A morte vira piada

Mulher com chapéu e o rosto pintado de caveira mexicana em homenagem ao dia dos mortos

Eduardo Campos morre em acidente aéreo. Imediatamente chovem milhões de memes na timeline e no zapzap. Quase não acompanhei as redes sociais naquele dia, mas li um comentário interessante de um amigo:

Eu não sei dizer se as pessoas mudaram, ou se as redes sociais nos mudou.

Talvez não tenhamos mudado tanto. O show de horrores que dominou as redes sociais após a notícia da tragédia nada difere da filosofia “perco o amigo, mas não perco a piada” que muitos de nós sempre seguiram.

Nosso comportamento online muitas vezes não passa de uma versão amplificada do nosso agir offline. Um homem que divulga na internet vídeos de momentos íntimos com uma jovem é a versão multimídia de um tradicional “a novinha pagou o maior boquete” largado em qualquer mesa de bar. Mas quantas adolescentes não tiveram que mudar de escola, bairro ou até cometeram suicídio após uma exposição íntima que ganhou o mundo? Uma mulher que avalia seu ex-namorado no já esquecido aplicativo Lulu é só uma versão covarde e de maior alcance de um bate-papo entre amigas. Porém quantos homens não foram prejudicados nos seus empregos ou em seus relacionamentos com isso? E seguimos por aí com o app da vez: o Secret, onde segredos são revelados de forma anônima, sejam eles verdadeiros ou não.

A única diferença do offline para o online é que no primeiro as pessoas ainda colocam limites a suas curiosidades, impulsos e discursos em prol de uma convivência saudável e respeitosa, enquanto no último tudo isso ganha mais espaços e possibilidades, sem qualquer preocupação.

Mas os dois universos não fazem parte da vida real? Por que esquecemos de ativar nossas travas nas redes sociais e nos deixamos perder em meio à insensibilidade, à covardia e falta de consideração? Por uma simples curiosidade? Mera zoação?

Foi preciso que nossa falta de humanidade com a morte de um político fosse compartilhada em grandes volumes para que nos déssemos conta de que é preciso mudar.

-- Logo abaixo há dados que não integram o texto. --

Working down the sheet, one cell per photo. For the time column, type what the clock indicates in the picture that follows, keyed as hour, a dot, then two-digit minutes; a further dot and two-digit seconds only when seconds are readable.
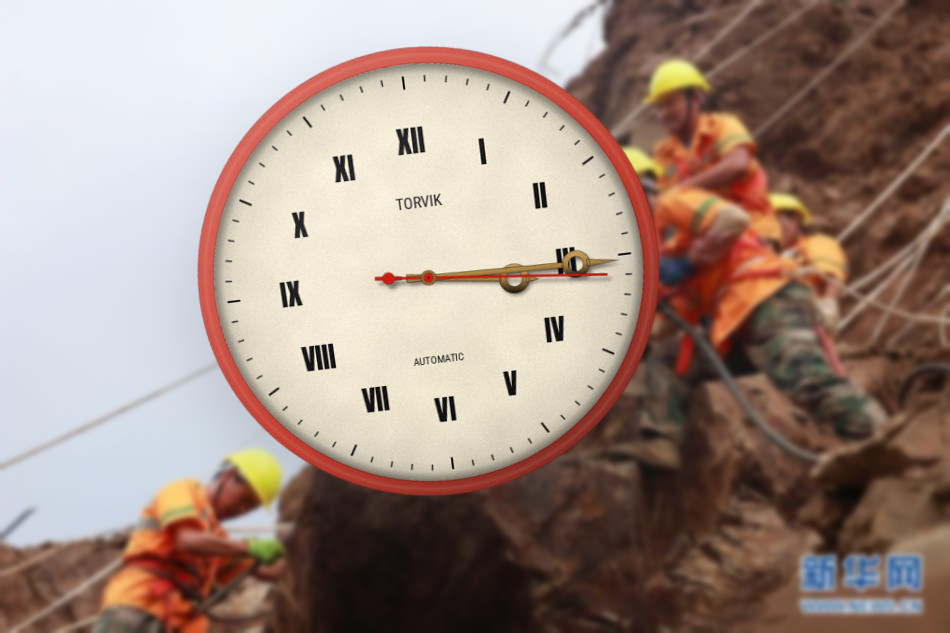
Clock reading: 3.15.16
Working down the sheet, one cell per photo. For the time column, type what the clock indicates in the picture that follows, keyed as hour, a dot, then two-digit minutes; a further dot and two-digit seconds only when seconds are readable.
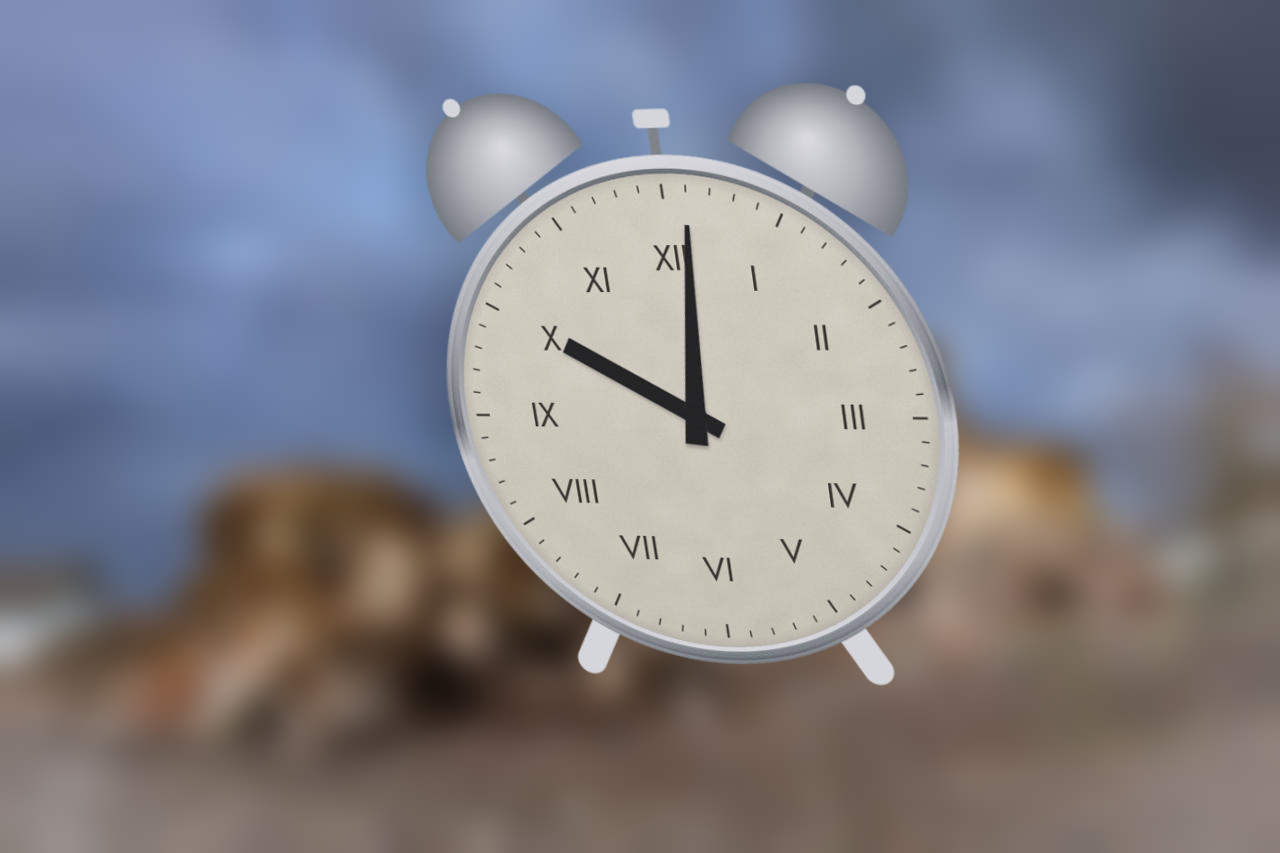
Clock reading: 10.01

E se todos os textos publicados na última semana levantando essa questão não forem suficientes para nossa reflexão, vale assistir a séria britânica Black Mirror para conhecer alguns cenários que poderemos chegar a viver. Com cerca de seis episódios independentes, ela nos apresenta possibilidades de um futuro próximo, totalmente plausíveis no universo tecnológico e comportamental de hoje. Situações provocadoras e até chocantes como a apresentada nos primeiros minutos do episódio The National Anthem. Nele, a princesa da Inglaterra é sequestrada e, para que não seja assassinada, uma exigência deve ser cumprida: o primeiro ministro precisa fazer sexo e o ato deve ser exibido em rede nacional. Com um detalhe: sexo com um porco.

Inusitado? Sim. Mas plenamente possível nos dias atuais, onde acompanhar a desgraça alheia sem qualquer sentimento virou lugar comum. Quantos torceriam para que seus governantes sofressem uma humilhação como essa, sem sequer pensar em seus familiares?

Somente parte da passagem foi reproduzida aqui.